Gov. Phil Scott signed a bill Tuesday evening aimed at streamlining efforts around the state to form local broadband networks.
The signature came during the last of the widely praised community meetings that Johnson’s emergency management team has held via Zoom every week since the pandemic started.
It was a fitting setting — Johnson has been bullish on broadband for a while now, and is one of seven Lamoille County towns hoping to form one of these local networks, known as communications union districts.
“The bill (H.958) really is a step in the right direction,” Scott said. “This will help a number of communities.”

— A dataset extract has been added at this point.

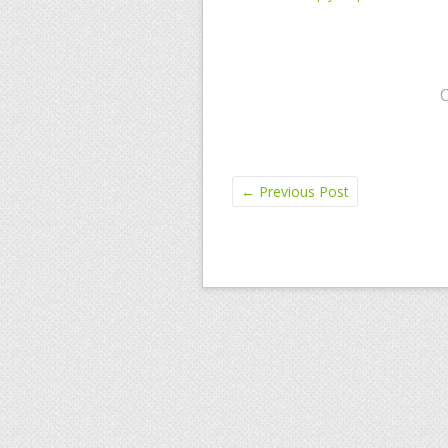
←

Communications union districts have gained popularity in the last year, with residents in several Vermont towns voting on Town Meeting Day to take steps to form their own. But the pandemic put a halt to any other towns who wanted to follow suit, because state law regarding the districts required special town meetings to vote them forward.

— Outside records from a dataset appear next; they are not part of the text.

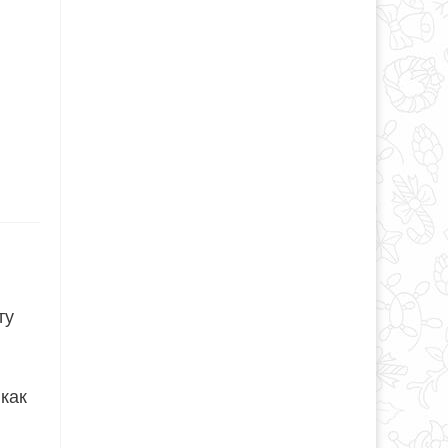
ту
как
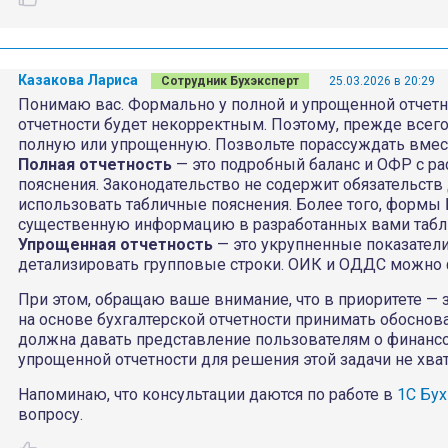
Казакова Лариса
Сотрудник Бухэксперт
25.03.2026 в 20:29
Понимаю вас. Формально у полной и упрощенной отчетн
отчетности будет некорректным. Поэтому, прежде всего,
полную или упрощенную. Позвольте порассуждать вмест
Полная отчетность
— это подробный баланс и ОФР с р
пояснения. Законодательство не содержит обязательств
использовать табличные пояснения. Более того, формы
существенную информацию в разработанных вами таблиц
Упрощенная отчетность
— это укрупненные показатели,
детализировать групповые строки. ОИК и ОДДС можно ф
При этом, обращаю ваше внимание, что в приоритете — 
на основе бухгалтерской отчетности принимать обоснов
должна давать представление пользователям о финансо
упрощенной отчетности для решения этой задачи не хва
Напоминаю, что консультации даются по работе в
1С Бух
вопросу.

H.958 allows municipal legislative bodies, such as select boards and city councils, to vote on them, rather than holding a special town meeting in a pandemic. The law remains in effect as long as the COVID-19 declared state of emergency does.
Scott said the state will ante up money to improve broadband in Vermont “to put a Band-Aid on the problem, but this needs significant dollars.” Already, lawmakers are scaling back the $100 million proposed for broadband improvement that comes from the $1.2 billion in pandemic-related federal Cares Act funds allocated to Vermont.
Scott said the federal government ought to approach broadband with the same level of commitment that the Rural Electrification Act of 1936 did, in bringing electricity to rural America.
Said Scott, “This something the federal government should really take on.”